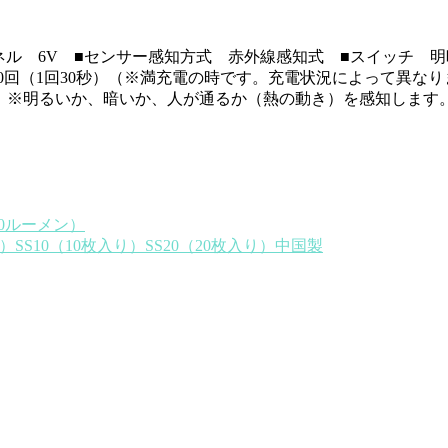
■ソーラーパネル 6V ■センサー感知方式 赤外線感知式 ■スイ
（1回30秒）（※満充電の時です。充電状況によって異なります。）■
ー内蔵 ※明るいか、暗いか、人が通るか（熱の動き）を感知します
0ルーメン）
SS10（10枚入り）SS20（20枚入り）中国製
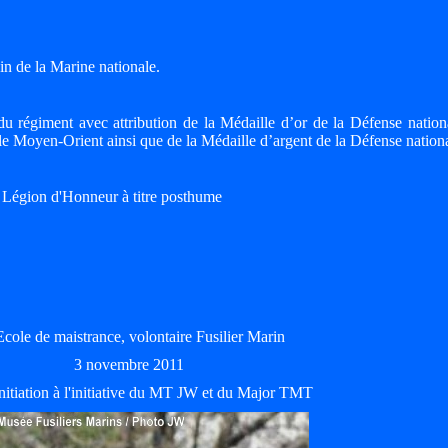
ein de la Marine nationale.
re du régiment avec attribution de la Médaille d’or de la Défense nationa
e Moyen-Orient ainsi que de la Médaille d’argent de la Défense nationa
 Légion d'Honneur à titre posthume
Ecole de maistrance, volontaire Fusilier Marin
3 novembre 2011
initiation à l'initiative du MT JW et du Major TMT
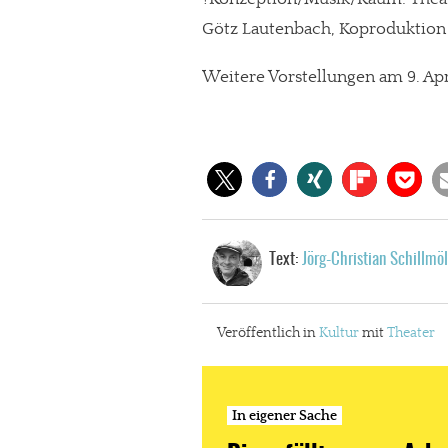
Götz Lautenbach, Koproduktio
Weitere Vorstellungen am 9. April
Text:
Jörg-Christian Schillmöl
Veröffentlich in
Kultur
mit
Theater
In eigener Sache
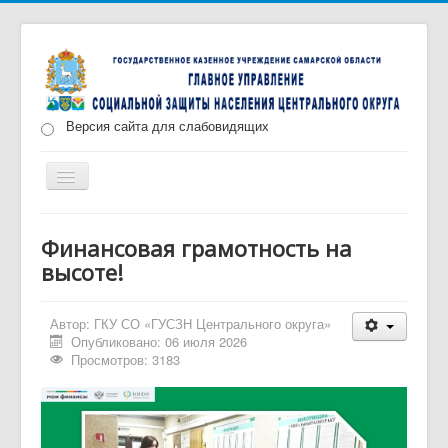
Версия сайта для слабовидящих
Включить/
выключить
навигацию
Главная
Новости
О нас
Структура
Финансовая грамотность на
высоте!
Документы
Меры социальной поддержки
Противодействие коррупции
Запись на прием
Автор:
ГКУ СО «ГУСЗН Центрального округа»
Опубликовано: 06 июля 2026
Просмотров: 3183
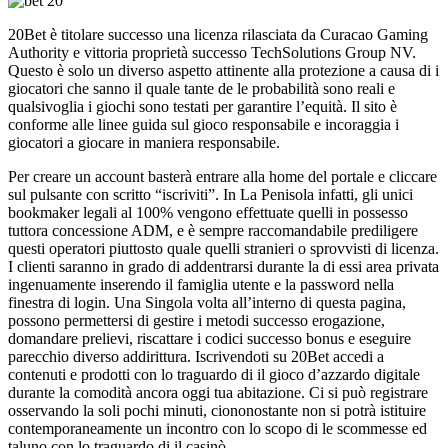
20Bet è titolare successo una licenza rilasciata da Curacao Gaming
Authority e vittoria proprietà successo TechSolutions Group NV.
Questo è solo un diverso aspetto attinente alla protezione a causa di i
giocatori che sanno il quale tante de le probabilità sono reali e
qualsivoglia i giochi sono testati per garantire l’equità. Il sito è
conforme alle linee guida sul gioco responsabile e incoraggia i
giocatori a giocare in maniera responsabile.
Per creare un account basterà entrare alla home del portale e cliccare
sul pulsante con scritto “iscriviti”. In La Penisola infatti, gli unici
bookmaker legali al 100% vengono effettuate quelli in possesso
tuttora concessione ADM, e è sempre raccomandabile prediligere
questi operatori piuttosto quale quelli stranieri o sprovvisti di licenza.
I clienti saranno in grado di addentrarsi durante la di essi area privata
ingenuamente inserendo il famiglia utente e la password nella
finestra di login. Una Singola volta all’interno di questa pagina,
possono permettersi di gestire i metodi successo erogazione,
domandare prelievi, riscattare i codici successo bonus e eseguire
parecchio diverso addirittura. Iscrivendoti su 20Bet accedi a
contenuti e prodotti con lo traguardo di il gioco d’azzardo digitale
durante la comodità ancora oggi tua abitazione. Ci si può registrare
osservando la soli pochi minuti, ciononostante non si potrà istituire
contemporaneamente un incontro con lo scopo di le scommesse ed
taluno con lo traguardo di il casinò.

= WORK INSTRUCTIONS =
Return the listing above in an exact copy that leaves out the images.

= ANSWER TO THIS TASK =
■ソーラーパネル 6V ■センサー感知方式 赤外線感知式 ■スイ
（1回30秒）（※満充電の時です。充電状況によって異なります。）■
ー内蔵 ※明るいか、暗いか、人が通るか（熱の動き）を感知します
0ルーメン）
SS10（10枚入り）SS20（20枚入り）中国製
ein de la Marine nationale.
re du régiment avec attribution de la Médaille d’or de la Défense nationa
e Moyen-Orient ainsi que de la Médaille d’argent de la Défense nationa
 Légion d'Honneur à titre posthume
Ecole de maistrance, volontaire Fusilier Marin
3 novembre 2011
initiation à l'initiative du MT JW et du Major TMT
Götz Lautenbach, Koproduktio
Weitere Vorstellungen am 9. April
Text:
Jörg-Christian Schillmöl
Veröffentlich in
Kultur
mit
Theater
In eigener Sache
Версия сайта для слабовидящих
Включить/
выключить
навигацию
Главная
Новости
О нас
Структура
Финансовая грамотность на
высоте!
Документы
Меры социальной поддержки
Противодействие коррупции
Запись на прием
Автор:
ГКУ СО «ГУСЗН Центрального округа»
Опубликовано: 06 июля 2026
Просмотров: 3183
20Bet è titolare successo una licenza rilasciata da Curacao Gaming
Authority e vittoria proprietà successo TechSolutions Group NV.
Questo è solo un diverso aspetto attinente alla protezione a causa di i
giocatori che sanno il quale tante de le probabilità sono reali e
qualsivoglia i giochi sono testati per garantire l’equità. Il sito è
conforme alle linee guida sul gioco responsabile e incoraggia i
giocatori a giocare in maniera responsabile.
Per creare un account basterà entrare alla home del portale e cliccare
sul pulsante con scritto “iscriviti”. In La Penisola infatti, gli unici
bookmaker legali al 100% vengono effettuate quelli in possesso
tuttora concessione ADM, e è sempre raccomandabile prediligere
questi operatori piuttosto quale quelli stranieri o sprovvisti di licenza.
I clienti saranno in grado di addentrarsi durante la di essi area privata
ingenuamente inserendo il famiglia utente e la password nella
finestra di login. Una Singola volta all’interno di questa pagina,
possono permettersi di gestire i metodi successo erogazione,
domandare prelievi, riscattare i codici successo bonus e eseguire
parecchio diverso addirittura. Iscrivendoti su 20Bet accedi a
contenuti e prodotti con lo traguardo di il gioco d’azzardo digitale
durante la comodità ancora oggi tua abitazione. Ci si può registrare
osservando la soli pochi minuti, ciononostante non si potrà istituire
contemporaneamente un incontro con lo scopo di le scommesse ed
taluno con lo traguardo di il casinò.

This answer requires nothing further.